When Alex Olsson came on board the family salt business in 1997, after a 12-year career in hospitality, she found a company in the depths of a price war. An American firm was importing cheap products from Asia. 

“They undercut us for five years to try and break us,” says Olsson. “But they’d obviously never met us. We tightened our belts, paid no wages to the family, and put them out of business. Dad was proud of that.” 

Her father, Charles, along with his brother, Donald, had been with the company at its foundation in 1954, making it now the oldest family-owned salt business in Australia. Their father bought a second-hand salt press in the 1940s to replace his ice and coal carting business. 

Charles Olsson. (EPSON MFP image)

The Olssons had a grazing property near Goulburn, southwest of Sydney, so they knew there was a demand  for salt blocks from drought-stricken farmers. They had started buying salt to make the blocks, but by the 1960s had their own salt pans – first in South Australia and then in Queensland, selling the surplus into the cheaper end of the market with swimming pool salt, no-name table salt and industrial commodity salt. 

For the first seven years, Alex’s job was selling the profitable mainstay of the business – Olsson’s branded salt blocks with added minerals for livestock – to farmers. The price war had brought home a crucial point: they weren’t making any money as a commodity supplier. 

“We packaged a lot of no-name brands for supermarkets, whoever… We were losing money on every bottle we sold. We undercut everyone; not thinking about what it cost us. 

“It was all our fault. We’re the ones setting the prices. It was a terrible business decision to ruin your own business and ruin the potentiality of the product line based on no research and very little due diligence. 

“I put a stop to that. We lost a lot of revenue those first few years, but we started to get some profit margins back into the company.” 

Image: Supplied

Charles knew they needed a product that was hard to make settling on salt flakes. He’d visited the salt pans of Languedoc in France and observed the natural phenomenon  of salt forming into flakes – rather than more rounded crystals – when very cold weather was followed by a hot spell and a gentle breeze. 

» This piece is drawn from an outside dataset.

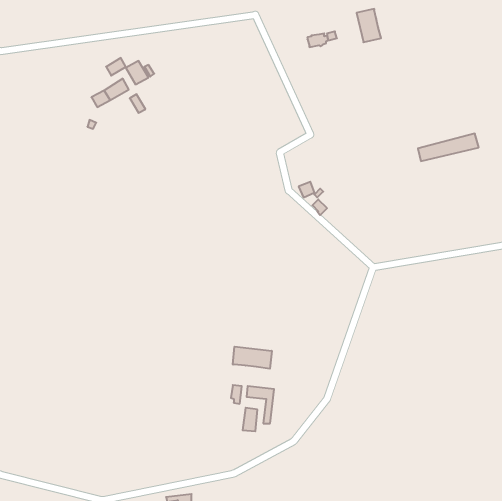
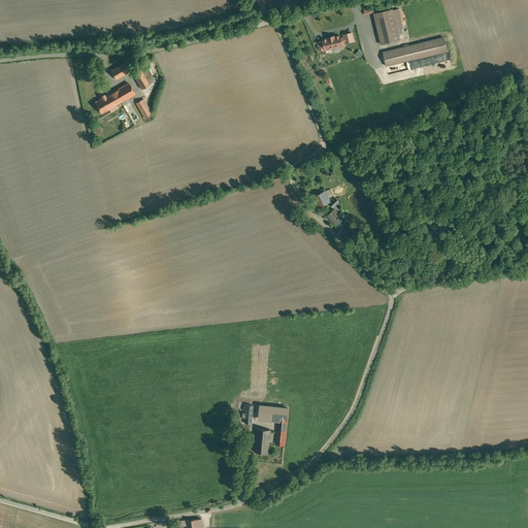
building: [418,134,479,161] -> [384,38,448,67]
building: [233,347,272,369] -> none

He wanted to replicate that and spent a decade tinkering, says Alex, and in 2012 came up with a swimming pool-sized pan, refrigerated underneath, with a fan blowing over the top. 

Her father tasked Alex with making the Olsson’s brand a household name in the same way the salt blocks were known to graziers. “It was my job to wrap it in marketing and sell it,” she says. 

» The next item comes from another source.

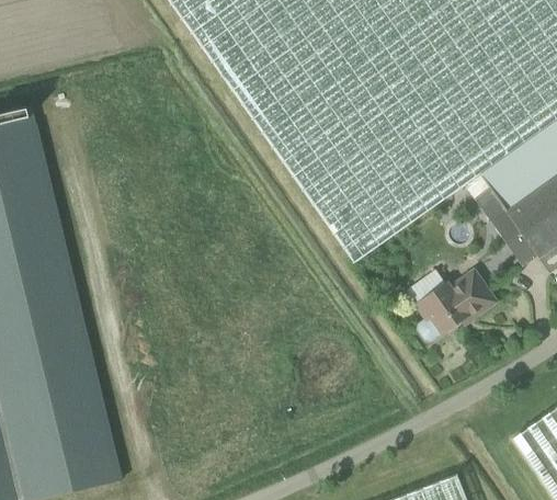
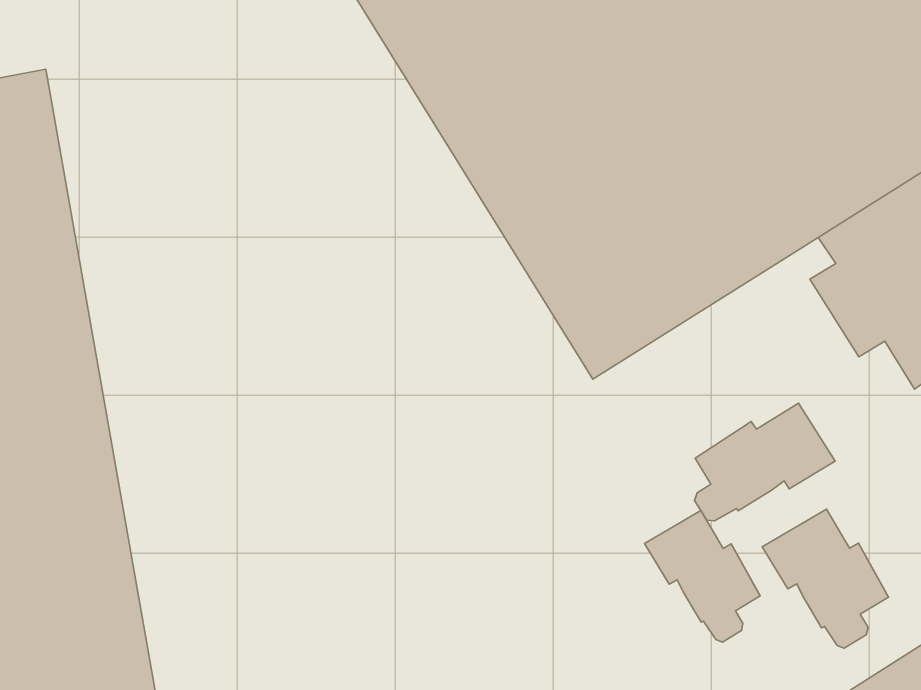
building: none -> [762,509,888,648]
building: none -> [645,511,760,642]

“I went out to all my friends in hospitality. I sent it to every chef I knew. We got about 500 restaurants.” The flakes now account for 10% of revenue while the livestock blocks remain the main profit centre, says Murray Olsson, Alex’s cousin. 

Alex and Charles Olsson. (Image: Supplied)

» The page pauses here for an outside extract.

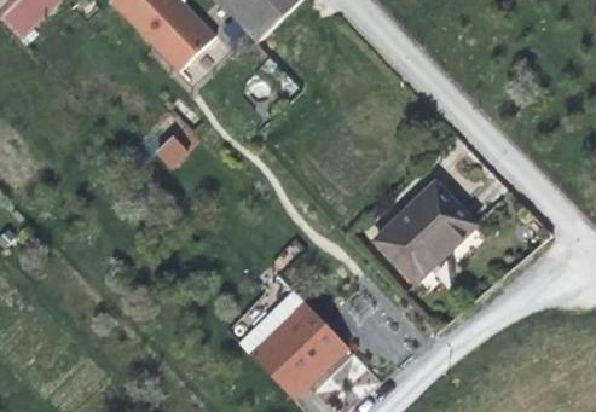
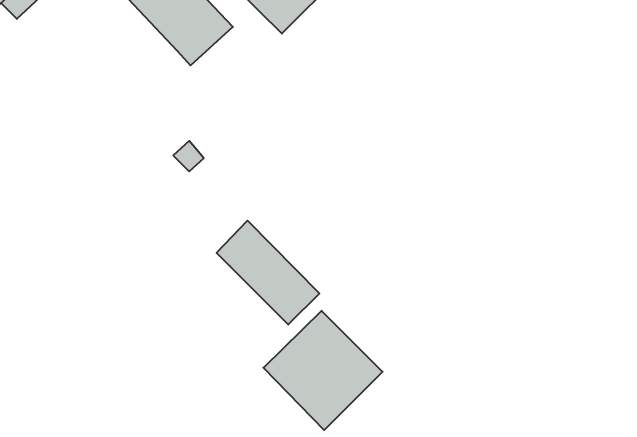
building: [375,181,478,283] -> none
building: none -> [217,221,319,325]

He explains that salt is a carrier that animals love to lick. “In some areas, they might use the salt block to get phosphorus into the animal; in others, it might be selenium or other trace minerals,” Murray says. 

Charles died in 2023, aged 82. Murray’s  father, Donald, who ran the Queensland side of the business had passed away 12 years earlier.  

When Murray, Alex and Alex’s sister Genevieve took over there was no push for a new direction. “Dad was an incredibly good businessman,” says Alex. “He was a wonderful communicator, so he’d already tasked us with the things that we needed to do.”